* [TAREA ASIGNADA 1]
Responda las siguientes preguntas a partir del artículo sobre el narcoterrorismo iraní:
(a) ¿Qué dos organismos iraníes están reclutando a cárteles de la droga, bandas de motociclistas y redes de contrabando?
(b) ¿Cómo se identifica a Moran Alaluf?
(c) ¿Contra instituciones judías de qué ciudades australianas se cometieron ataques incendiarios?
* [TAREA ASIGNADA 2] Transcriba el fragmento del artículo sobre el narcoterrorismo iraní que va desde "A diferencia de" hasta "Alaluf, investigador antiterrorista.", ambos incluidos, y sustituya "sofisticación" por "complejidad".
* [TAREA ASIGNADA 3] Prosiga el artículo sobre el narcoterrorismo iraní a partir de su última oración.

* [TEXTO DEL DOCUMENTO]
────

Una investigación exhaustiva ha descubierto cómo Irán está externalizando el terrorismo en todo el mundo, apoyándose en sindicatos criminales internacionales para llevar a cabo asesinatos, ataques incendiarios y campañas de intimidación dirigidos contra comunidades judías, intereses israelíes y disidentes iraníes, informa el Jerusalem Post.
Según informes de inteligencia, documentos gubernamentales recientemente desclasificados y testimonios de expertos en antiterrorismo, el Cuerpo de la Guardia Revolucionaria Islámica (CGRI) y el Ministerio de Inteligencia de Irán están reclutando cada vez más a cárteles de la droga, bandas de motociclistas y redes de contrabando para que realicen su trabajo sucio. Los analistas describen esta estrategia como “narcoterrorismo”, un modelo híbrido que difumina la línea entre el crimen organizado y el terrorismo de Estado, otorgando a Teherán un escudo de negación plausible mientras sus adversarios luchan por responder.
A diferencia de las células terroristas tradicionales, los grupos criminales ofrecen alcance local, sofisticación logística y negación. Arrestos y complots frustrados desde Norteamérica hasta Alemania y Australia han revelado la huella de Irán, aunque rara vez de forma que pueda perseguirse directamente contra el régimen. «Gracias a su sofisticación, su capacidad para evitar las huellas sobre el terreno y el apoyo de organizaciones criminales, colaboradores locales y la extrema izquierda, Irán está logrando borrar su nombre de muchas acciones», declaró Moran Alaluf, investigador antiterrorista.
En agosto, Australia expulsó al embajador de Irán después de que investigadores vincularan al CGRI con ataques incendiarios contra instituciones judías en Sídney y Melbourne. En toda Europa, la Red Foxtrot, con sede en Suecia —un cártel de la droga dirigido por Rawa Majid, quien, según se informa, reside ahora en Irán— ha perpetrado ataques contra embajadas israelíes y objetivos judíos bajo la dirección de Teherán.

────

* [LOS DATOS]
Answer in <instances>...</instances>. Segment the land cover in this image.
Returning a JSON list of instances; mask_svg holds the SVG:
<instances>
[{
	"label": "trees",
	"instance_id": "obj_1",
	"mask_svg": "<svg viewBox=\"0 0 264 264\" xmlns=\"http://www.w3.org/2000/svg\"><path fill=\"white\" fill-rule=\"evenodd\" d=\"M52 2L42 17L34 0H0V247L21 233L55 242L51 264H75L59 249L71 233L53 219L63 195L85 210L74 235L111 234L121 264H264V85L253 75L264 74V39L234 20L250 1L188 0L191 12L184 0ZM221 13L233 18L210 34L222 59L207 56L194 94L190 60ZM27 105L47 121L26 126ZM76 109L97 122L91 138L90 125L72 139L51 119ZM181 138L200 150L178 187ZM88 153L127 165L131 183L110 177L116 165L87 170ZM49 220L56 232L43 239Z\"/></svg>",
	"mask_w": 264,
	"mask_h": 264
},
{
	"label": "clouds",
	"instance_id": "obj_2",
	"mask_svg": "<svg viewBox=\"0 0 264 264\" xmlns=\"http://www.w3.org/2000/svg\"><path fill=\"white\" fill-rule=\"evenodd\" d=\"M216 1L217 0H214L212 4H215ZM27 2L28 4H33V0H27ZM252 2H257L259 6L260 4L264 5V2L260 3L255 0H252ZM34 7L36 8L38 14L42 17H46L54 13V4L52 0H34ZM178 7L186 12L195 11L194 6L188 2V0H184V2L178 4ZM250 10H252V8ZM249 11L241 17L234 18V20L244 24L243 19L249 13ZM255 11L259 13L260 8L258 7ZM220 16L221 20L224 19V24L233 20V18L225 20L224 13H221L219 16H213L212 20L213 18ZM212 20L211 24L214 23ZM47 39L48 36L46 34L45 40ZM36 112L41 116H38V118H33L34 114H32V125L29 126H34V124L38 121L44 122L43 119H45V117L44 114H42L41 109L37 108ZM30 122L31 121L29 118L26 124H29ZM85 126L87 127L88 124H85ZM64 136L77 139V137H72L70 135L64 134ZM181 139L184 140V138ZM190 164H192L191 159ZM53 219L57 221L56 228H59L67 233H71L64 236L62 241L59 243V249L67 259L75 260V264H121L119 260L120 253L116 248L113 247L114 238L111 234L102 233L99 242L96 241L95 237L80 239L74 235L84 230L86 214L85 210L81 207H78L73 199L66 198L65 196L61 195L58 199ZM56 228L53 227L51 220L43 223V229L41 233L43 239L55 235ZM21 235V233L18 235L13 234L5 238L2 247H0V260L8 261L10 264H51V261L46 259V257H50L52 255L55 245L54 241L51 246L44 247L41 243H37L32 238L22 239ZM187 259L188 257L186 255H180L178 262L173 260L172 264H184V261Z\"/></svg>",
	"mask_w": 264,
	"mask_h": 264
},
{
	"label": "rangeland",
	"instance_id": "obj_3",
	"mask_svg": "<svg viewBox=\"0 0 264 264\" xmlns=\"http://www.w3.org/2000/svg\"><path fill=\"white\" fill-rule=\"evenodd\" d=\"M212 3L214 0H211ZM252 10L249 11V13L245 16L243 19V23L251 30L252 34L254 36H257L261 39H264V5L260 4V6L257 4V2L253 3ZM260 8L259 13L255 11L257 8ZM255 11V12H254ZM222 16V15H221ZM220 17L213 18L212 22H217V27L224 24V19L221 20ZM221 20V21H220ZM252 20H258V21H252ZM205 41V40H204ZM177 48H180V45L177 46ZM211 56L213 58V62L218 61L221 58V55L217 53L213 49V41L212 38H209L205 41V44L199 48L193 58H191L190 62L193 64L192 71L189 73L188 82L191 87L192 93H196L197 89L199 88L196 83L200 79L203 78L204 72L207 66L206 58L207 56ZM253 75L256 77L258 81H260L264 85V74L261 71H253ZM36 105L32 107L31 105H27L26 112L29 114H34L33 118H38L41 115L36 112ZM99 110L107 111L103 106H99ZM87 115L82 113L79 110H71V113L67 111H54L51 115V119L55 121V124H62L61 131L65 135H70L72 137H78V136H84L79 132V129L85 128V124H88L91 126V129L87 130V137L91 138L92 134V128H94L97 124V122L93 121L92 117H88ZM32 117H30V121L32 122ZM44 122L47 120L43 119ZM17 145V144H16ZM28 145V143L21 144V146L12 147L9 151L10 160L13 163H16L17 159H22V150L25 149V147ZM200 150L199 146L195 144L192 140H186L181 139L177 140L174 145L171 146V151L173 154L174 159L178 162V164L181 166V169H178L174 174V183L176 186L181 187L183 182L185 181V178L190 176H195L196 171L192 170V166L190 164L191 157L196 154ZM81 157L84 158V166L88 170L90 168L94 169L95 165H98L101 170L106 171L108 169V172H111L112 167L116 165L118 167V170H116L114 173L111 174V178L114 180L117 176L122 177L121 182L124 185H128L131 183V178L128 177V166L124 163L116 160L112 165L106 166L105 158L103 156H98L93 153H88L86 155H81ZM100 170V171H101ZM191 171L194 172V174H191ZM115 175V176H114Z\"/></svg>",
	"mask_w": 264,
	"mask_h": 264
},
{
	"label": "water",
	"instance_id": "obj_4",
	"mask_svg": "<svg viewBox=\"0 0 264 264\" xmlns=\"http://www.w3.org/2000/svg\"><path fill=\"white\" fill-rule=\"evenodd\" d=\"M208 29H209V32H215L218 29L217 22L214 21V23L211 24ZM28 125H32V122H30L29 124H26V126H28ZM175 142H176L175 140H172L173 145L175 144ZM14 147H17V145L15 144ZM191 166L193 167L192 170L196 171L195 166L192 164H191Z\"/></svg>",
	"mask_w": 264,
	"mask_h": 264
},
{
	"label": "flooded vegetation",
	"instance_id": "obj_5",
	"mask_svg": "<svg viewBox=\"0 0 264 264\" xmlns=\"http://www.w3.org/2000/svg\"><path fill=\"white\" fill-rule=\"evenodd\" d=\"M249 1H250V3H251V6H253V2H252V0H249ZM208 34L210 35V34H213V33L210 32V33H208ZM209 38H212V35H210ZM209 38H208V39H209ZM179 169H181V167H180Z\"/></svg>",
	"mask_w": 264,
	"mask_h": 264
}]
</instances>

────

* [RESULTADO DEL EJERCICIO 1]
(a) El Cuerpo de la Guardia Revolucionaria Islámica (CGRI) y el Ministerio de Inteligencia de Irán.
(b) Como investigador antiterrorista.
(c) Sídney y Melbourne.

* [RESULTADO DEL EJERCICIO 2]
A diferencia de las células terroristas tradicionales, los grupos criminales ofrecen alcance local, complejidad logística y negación. Arrestos y complots frustrados desde Norteamérica hasta Alemania y Australia han revelado la huella de Irán, aunque rara vez de forma que pueda perseguirse directamente contra el régimen. «Gracias a su complejidad, su capacidad para evitar las huellas sobre el terreno y el apoyo de organizaciones criminales, colaboradores locales y la extrema izquierda, Irán está logrando borrar su nombre de muchas acciones», declaró Moran Alaluf, investigador antiterrorista.

* [RESULTADO DEL EJERCICIO 3]
Las consecuencias más escalofriantes se están sintiendo en Europa, donde las comunidades judías se han visto obligadas a ocultar sus símbolos religiosos ante la creciente intimidación. La fiscalía alemana acusó recientemente a un danés nacido en Afganistán de vigilar sinagogas y personas en Berlín bajo las órdenes de la Fuerza Quds de Irán. «La concienciación está aumentando», declaró Sacha Stawski, líder judío residente en Fráncfort. «Pero para muchos, la disyuntiva es esconderse, irse o contraatacar».
En Grecia, las autoridades arrestaron a un iraní vinculado a grupos anarquistas que intentó incendiar una sinagoga en Atenas. La inteligencia británica afirma haber desmantelado al menos 15 complots iraníes para secuestrar o asesinar a disidentes y periodistas.
Estados Unidos ha sido un objetivo durante más de una década. Ya en 2011, agentes iraníes intentaron contratar a un cártel mexicano para asesinar al embajador de Arabia Saudita en Washington. Más recientemente, la fiscalía estadounidense acusó a agentes del CGRI de planear tiroteos masivos contra turistas israelíes en el extranjero y de contratar a pandilleros estadounidenses para asesinatos selectivos de líderes empresariales judíos.
Canadá también ha impedido que el CGRI reclute bandas criminales locales para perpetrar asesinatos, incluyendo un complot contra el exministro de Justicia Irwin Cotler. «Las bandas criminales locales pueden ser reclutadas para actuar bajo órdenes iraníes, lo que dificulta la aplicación de la ley», advirtió el analista canadiense Joe Adam George.
Los gobiernos occidentales se esfuerzan por seguir el ritmo. En julio, 14 países, entre ellos Estados Unidos, el Reino Unido y Canadá, emitieron una condena conjunta de la estrategia de Teherán, advirtiendo de la creciente fusión entre el crimen organizado y la inteligencia iraní. El Departamento del Tesoro de Estados Unidos ha sancionado a múltiples grupos e individuos, subrayando que Irán “depende cada vez más de los grupos del crimen organizado para mantener una negación plausible”.
Pero los expertos advierten que el mundo aún solo ve fragmentos del panorama general. “Hay muchas células latentes esperando luz verde”, advirtió Alaluf.